Prove that \[\dfrac{{\cos A - \sin A + 1}}{{\cos A + \sin A - 1}} = \cos ecA + \cot A\]

Answer 1

Hint:
Here, we will divide the left hand side of the expression by \[\sin A\] and simplify it further to get the expression in the form of cosecant and cotangent function. We will then use suitable trigonometric and algebraic identity to simplify the expression further and prove that the given fraction in the LHS is equal to the sum of trigonometric functions in the RHS.
Formula Used:
We will use the following formulas:
\[1 = \cos e{c^2}A - {\cot ^2}A\]
\[{a^2} - {b^2} = \left( {a - b} \right)\left( {a + b} \right)\]

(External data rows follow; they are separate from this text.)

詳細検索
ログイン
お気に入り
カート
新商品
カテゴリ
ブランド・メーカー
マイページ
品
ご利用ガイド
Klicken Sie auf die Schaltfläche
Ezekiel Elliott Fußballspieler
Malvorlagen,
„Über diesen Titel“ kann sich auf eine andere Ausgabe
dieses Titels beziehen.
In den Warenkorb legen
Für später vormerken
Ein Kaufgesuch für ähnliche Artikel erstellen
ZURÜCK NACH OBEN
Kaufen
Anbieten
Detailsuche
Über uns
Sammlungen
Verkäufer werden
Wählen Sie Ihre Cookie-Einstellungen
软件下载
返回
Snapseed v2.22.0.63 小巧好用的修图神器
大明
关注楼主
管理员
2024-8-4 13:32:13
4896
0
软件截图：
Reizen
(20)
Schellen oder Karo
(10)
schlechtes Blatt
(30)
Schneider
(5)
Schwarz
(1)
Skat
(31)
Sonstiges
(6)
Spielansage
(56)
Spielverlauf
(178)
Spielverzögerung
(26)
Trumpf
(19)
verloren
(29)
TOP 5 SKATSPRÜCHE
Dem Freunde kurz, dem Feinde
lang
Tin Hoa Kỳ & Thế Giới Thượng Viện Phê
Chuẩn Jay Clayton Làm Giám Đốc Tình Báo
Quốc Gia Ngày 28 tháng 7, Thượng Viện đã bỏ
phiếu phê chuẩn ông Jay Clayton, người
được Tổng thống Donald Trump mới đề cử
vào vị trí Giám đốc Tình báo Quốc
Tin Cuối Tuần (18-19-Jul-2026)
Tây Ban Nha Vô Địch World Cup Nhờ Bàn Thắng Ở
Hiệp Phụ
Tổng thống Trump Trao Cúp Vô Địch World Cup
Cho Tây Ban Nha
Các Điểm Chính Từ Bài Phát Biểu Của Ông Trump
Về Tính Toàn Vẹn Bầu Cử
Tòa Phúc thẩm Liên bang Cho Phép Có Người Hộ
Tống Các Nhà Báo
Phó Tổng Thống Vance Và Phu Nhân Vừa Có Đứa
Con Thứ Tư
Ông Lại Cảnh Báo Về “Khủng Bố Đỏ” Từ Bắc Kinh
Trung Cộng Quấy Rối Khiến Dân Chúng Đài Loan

Complete step by step solution:
We will first take into consideration the left hand side of the equation.
LHS \[ = \dfrac{{\cos A - \sin A + 1}}{{\cos A + \sin A - 1}}\]
Now, dividing both the numerator as well as denominator by \[\sin A\], we get,
\[ \Rightarrow \] LHS \[ = \dfrac{{\dfrac{{\cos A}}{{\sin A}} - \dfrac{{\sin A}}{{\sin A}} + \dfrac{1}{{\sin A}}}}{{\dfrac{{\cos A}}{{\sin A}} + \dfrac{{\sin A}}{{\sin A}} - \dfrac{1}{{\sin A}}}}\]
Using \[\dfrac{{\cos A}}{{\sin A}} = \cot A\] and \[\cos ecA = \dfrac{1}{{\sin A}}\], we get
\[ \Rightarrow \] LHS \[ = \dfrac{{\cot A - 1 + \cos ecA}}{{\cot A + 1 - \cos ecA}}\]
Now substituting \[1 = \cos e{c^2}A - {\cot ^2}A\] in the numerator, we get
\[ \Rightarrow \] LHS \[ = \dfrac{{\cot A + \cos ecA - \left( {\cos e{c^2}A - {{\cot }^2}A} \right)}}{{\cot A + 1 - \cos ecA}}\]
Using the identity \[{a^2} - {b^2} = \left( {a - b} \right)\left( {a + b} \right)\], we get,
\[ \Rightarrow \] LHS \[ = \dfrac{{\cot A + \cos ecA - \left( {\cos ecA - \cot A} \right)\left( {\cos ecA + \cot A} \right)}}{{\cot A + 1 - \cos ecA}}\]
Factoring out common terms in the numerator, we get
\[ \Rightarrow \] LHS \[ = \dfrac{{\left( {\cos ecA + \cot A} \right)\left( {1 - \cos ecA + \cot A} \right)}}{{\cot A + 1 - \cos ecA}}\]
Cancelling out the same brackets from the numerator and the denominator,
\[ \Rightarrow \] LHS \[ = \cos ecA + \cot A = \] RHS

Therefore, \[\dfrac{{\cos A - \sin A + 1}}{{\cos A + \sin A - 1}} = \cos ecA + \cot A\]
Hence, proved

Note:
Here, we have considered the left side of the equation because it is easier to convert sine and cosine functions into other trigonometric functions. If we would have solved the equation from the right hand side then the solution would have been more complicated. There are six trigonometric functions but it has three basic trigonometric functions and they are sine, cosine and tangent functions. The other three functions are derived from these basic functions. The application of trigonometry is highly utilized in the field of engineering, architecture, etc. It helps to calculate the height and distance of objects and it is also used for navigation by ships and airplanes etc.